К 165-летию Владимира Гиляровского
Владимир Гиляроский, дядя Гиляй, нечто коренное, мощное, расейское, бурлацкое…
1
Жизнь, данная с размахом – и тоски, вероятно, тоже: слёзной, неизбывной. Хотя Гиляровский не ассоциируется с тоской: с мощью, прорывом. Точен поэт – более, чем точен. Формулу дал на века:
В России две напасти:
Внизу – власть тьмы,
А наверху – тьма власти.
Ведь не преодолели: никакими режимами, никакими силами, всё остаётся, как было.
Да и шире, если посмотреть – не только в России так, в человечестве вообще.
А изменения чреваты – сменой тьмы на новую тьму.
Он тяготел к поэтической краткости, мускулистости, лапидарности: и получалось резко, ясно, как в послание Серафимовичу, например:
Любуйся недремлющим оком,
Как новые люди растут,
О них пусть Железным потоком
Чеканные строки бегут.
Но и пейзаж, словесно прописываемый Гиляровским, был детален, выверен, красив…
Остался глобально он «Москвой и москвичами» — плюс всевозможными легендами, связанными с мощью его, силой внедрения в жизнь, размашистостью…
Вглядываясь в его образ, думаешь, что Плюшкин на Руси невозможен: а вот, поди ж ты… Ширь Москвы, шумы её, пёстрая запутанность, пьяноватая хлебосольность… Как хорошо бродить современными переулками, сопоставляя с теми, что показал Гиляровский… Тут была Хитровка: и как вообразить всех этих изгоев, парий, оборванцев? Подземное, во много ярусов жильё, деток, впечатанных в ужас подобный?
Гиляровский не брезговал ничем: всё должно быть зафиксировано, живописано; каждый листок бытия, каждое пёрышко его пригодится.
И пригождалось: и байки московские расцветали (из одной, вишь, Акунин целый детектив сбацал)…
Хлеба московские, трактиры, таинственность старых церквей…
Ряды пестроты, наползающие на вас; и ряды, прописанные сочным, смачным языком: хоть букеты со страницы вяжи.
…время и навязало их: сохранив книгу, сохранив ярчайший образ, так мощно представляющий коренное, русское, таинственное…
2
Русский размах, удаль, смекалка, лукавство, хлебосольство — такая ядрёная смесь была сущностью характера Гиляровского: мощного бурлака русской журналистики, прозы, и… поэзии.

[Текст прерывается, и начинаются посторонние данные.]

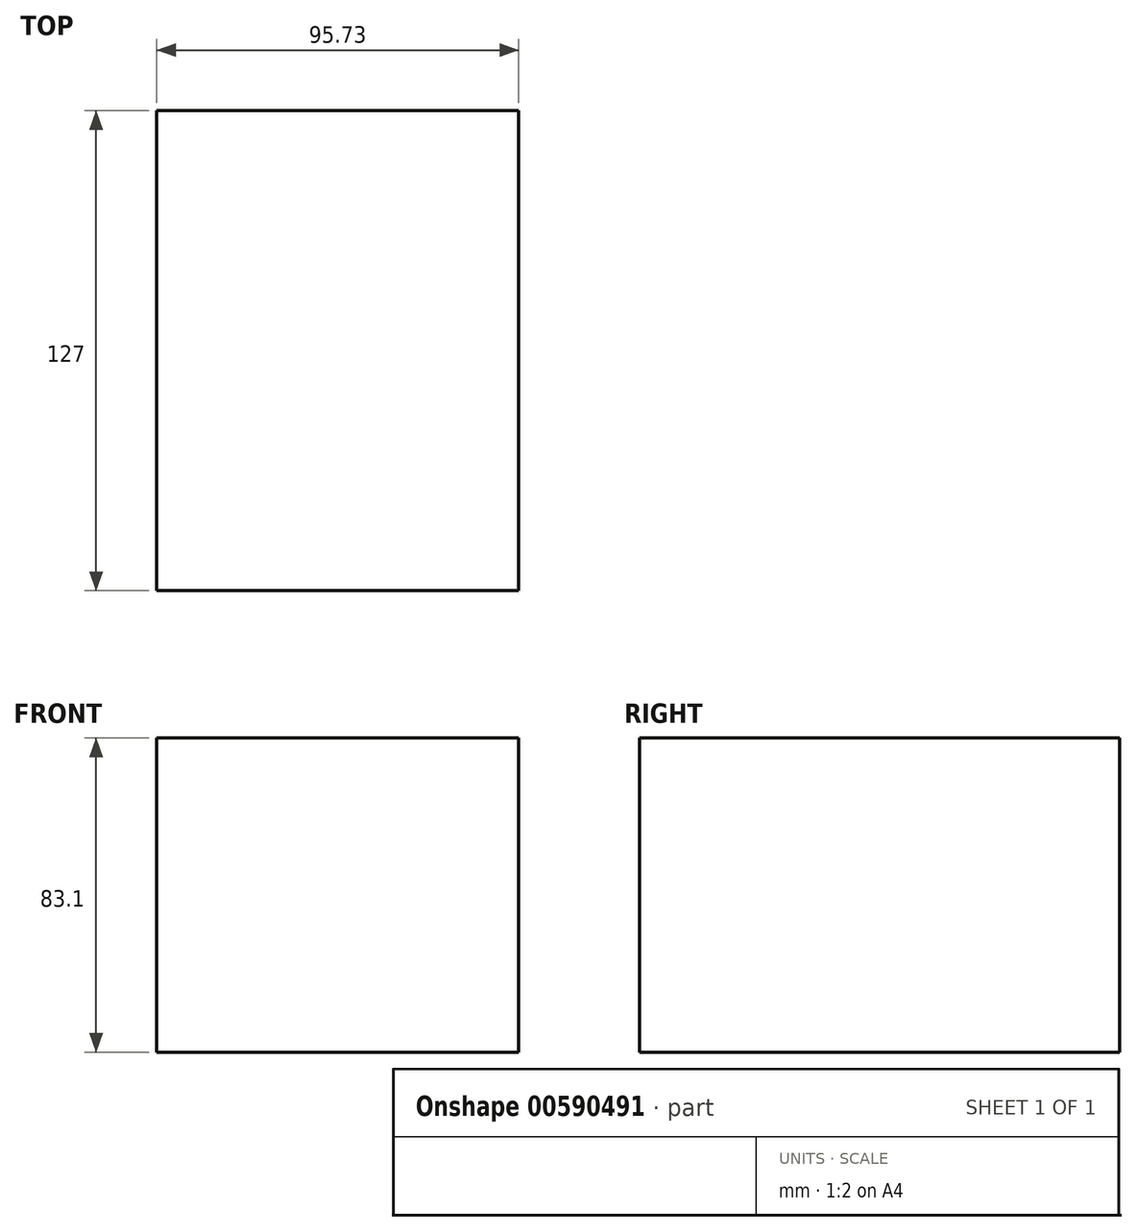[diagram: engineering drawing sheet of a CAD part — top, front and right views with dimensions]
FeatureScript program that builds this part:
annotation { "Feature Type Name" : "Feature", "Feature Type Description" : "" }
export const myFeature = defineFeature(function(context is Context, id is Id, definition is map)
    precondition{}
    {
        {
            var Q0;
            Q0=qCreatedBy(makeId("Front.planeOp"),FACE);
            var sketch = newSketch(context, id + "F0", { "sketchPlane" : qUnion([Q0])});
            skLineSegment(sketch, "E0.bottom", {"start": v(0, 0) * mm, "end": v(-95.73, 0) * mm});
            skLineSegment(sketch, "E0.top", {"start": v(0, 83.1) * mm, "end": v(-95.73, 83.1) * mm});
            skLineSegment(sketch, "E0.left", {"start": v(0, 0) * mm, "end": v(0, 83.1) * mm});
            skLineSegment(sketch, "E0.right", {"start": v(-95.73, 0) * mm, "end": v(-95.73, 83.1) * mm});
            skSolve(sketch);
        }
        {
            var Q0;
            Q0 = qSketchRegion(id + "F0", true);
            extrude(context, id + "F1", {"entities" : qUnion([Q0]), "depth" : 127 * mm, "offsetDistance" : 25.4 * mm});
        }
    });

Странно нежно воспринимается — да так и заложено, так и задумано:
Белоснежные туманы
На стремнинах гор висят,
Вековечные платаны
Зачарованные спят.
Нечто дремотное, плавное, тёплое, совсем противоречащее могутной силе, яростному размаху — по контрасту — формула, сверхточно определяющая суть русских бед:
В России две напасти:
Внизу — власть тьмы,
А наверху — тьма власти.
Формула, к сожалению, продолжающая работать во все времена: слишком конкретная на фоне «расейских» мечтаний о сиятельном Китеже, что вот-вот должен подняться из глубинных вод заурядной русской жизни, часто отдающей кошмаром.
И логично встаёт, протягивается, поднимается стих Гиляровского о Владимирке — знаменитой трагедии-дороге, пути кандальном:
Меж чернеющих под паром
Плугом поднятых полей
Лентой тянется дорога
Изумруда зеленей…
То Владимирка…
Когда-то
Оглашал ее и стон
Бесконечного страданья
И цепей железных звон.
И посвящение И. Левитану, точно соединяющее два искусства, вытекает и из самости стихотворения и из страсти самого Гиляровского к живописи.
Гиляровский огромен, как воспеваемая им Россия: ведомая ему, исхоженная им, гущу свою народную отворявшая его очам. Гиляровский пел её золото — и грязь, ибо в России совмещаются причудливо две эти субстанции, жаль никаких сил не хватает убрать грязь, чтобы сияло одно золото. В том числе – в поэзии Гиляровского.